RECORD EXTRACTS: Begin

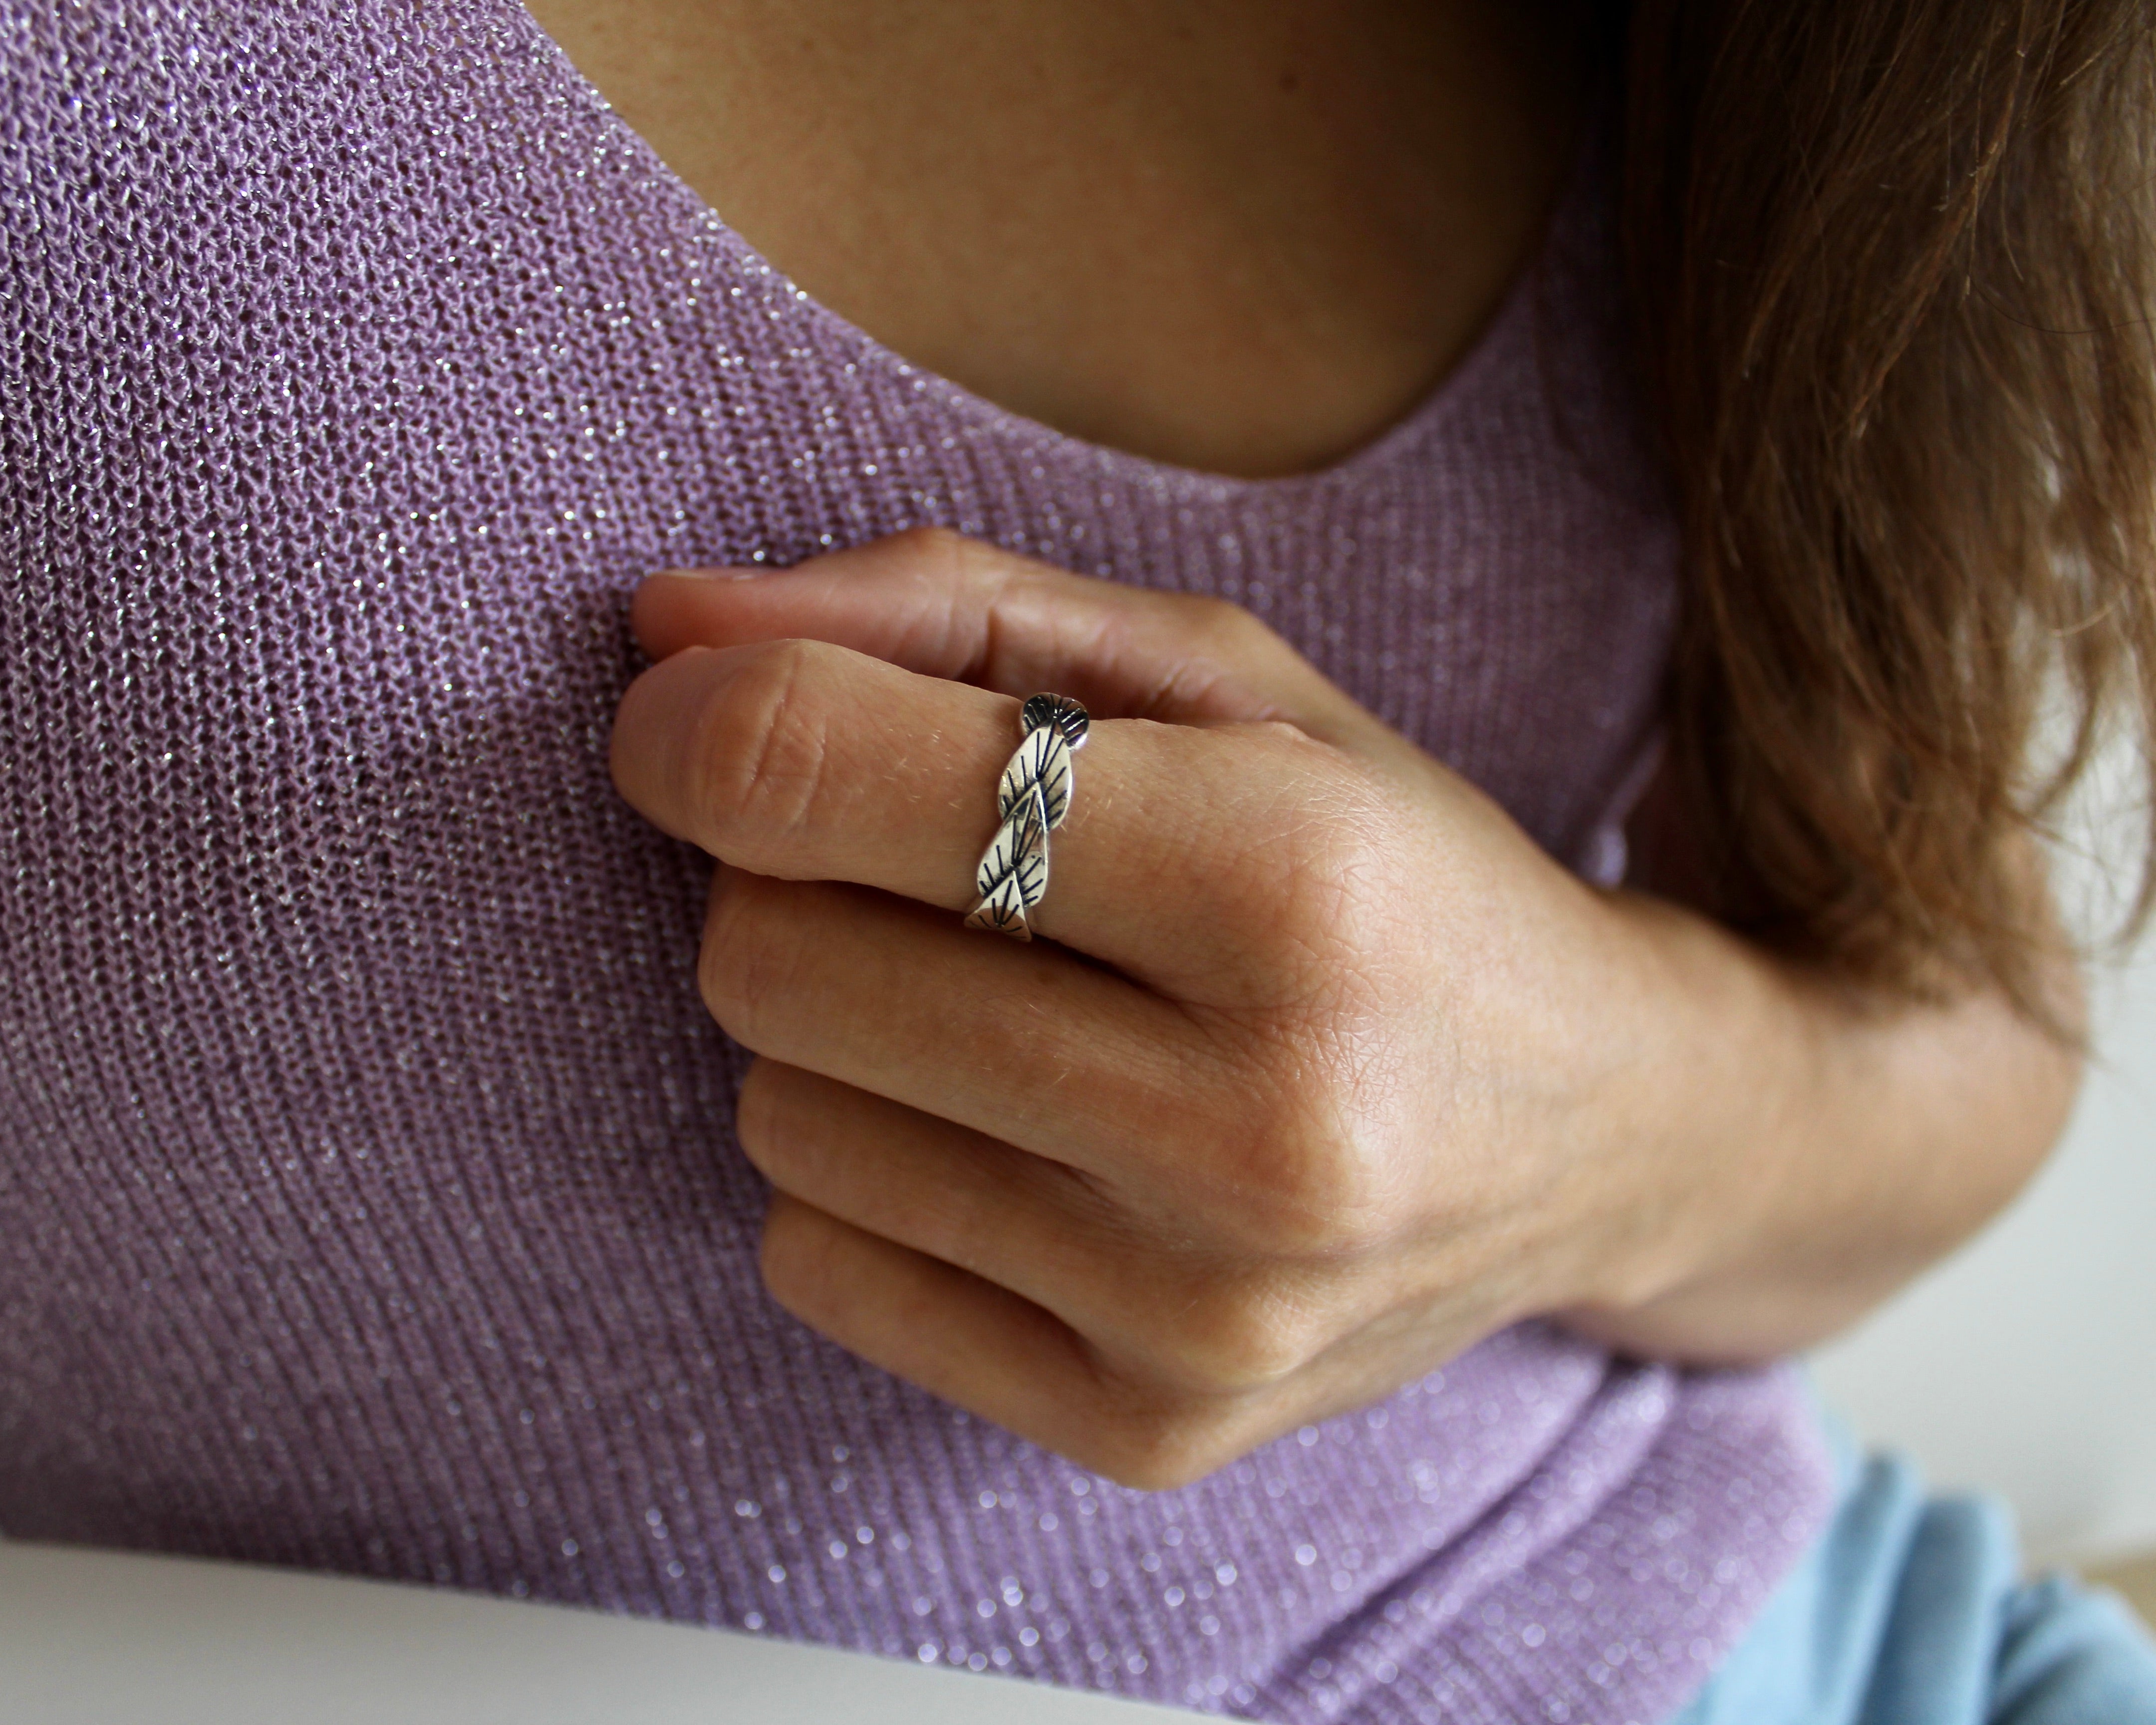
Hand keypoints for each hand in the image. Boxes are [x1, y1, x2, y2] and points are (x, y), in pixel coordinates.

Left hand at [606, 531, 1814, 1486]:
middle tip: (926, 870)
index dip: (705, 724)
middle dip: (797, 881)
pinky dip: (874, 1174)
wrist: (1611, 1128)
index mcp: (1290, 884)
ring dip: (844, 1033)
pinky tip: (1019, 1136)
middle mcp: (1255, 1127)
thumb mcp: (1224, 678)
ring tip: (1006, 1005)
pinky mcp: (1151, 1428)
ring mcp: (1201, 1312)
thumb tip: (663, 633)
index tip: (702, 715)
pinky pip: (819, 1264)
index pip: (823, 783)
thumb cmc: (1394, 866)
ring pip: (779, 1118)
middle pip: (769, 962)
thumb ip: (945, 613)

RECORD EXTRACTS: End

- WORK INSTRUCTIONS -
In the records above, find the line containing "middle tip: (926, 870)" and print it and every later line exactly, through the last one.

- WRITTEN RESPONSE -
middle tip: (926, 870)
index dip: (705, 724)
middle dip: (797, 881)
pinky dip: (874, 1174)
wrist: (1611, 1128)
index mcp: (1290, 884)
ring dip: (844, 1033)
pinky tip: (1019, 1136)
middle mcp: (1255, 1127)
thumb mcp: (1224, 678)
ring tip: (1006, 1005)
pinky mcp: (1151, 1428)
ring mcp: (1201, 1312)
thumb tip: (663, 633)
index tip: (702, 715)
pinky pip: (819, 1264)
index pip: (823, 783)
thumb cmc: (1394, 866)
ring pip: (779, 1118)
middle pip: (769, 962)
thumb ip: (945, 613)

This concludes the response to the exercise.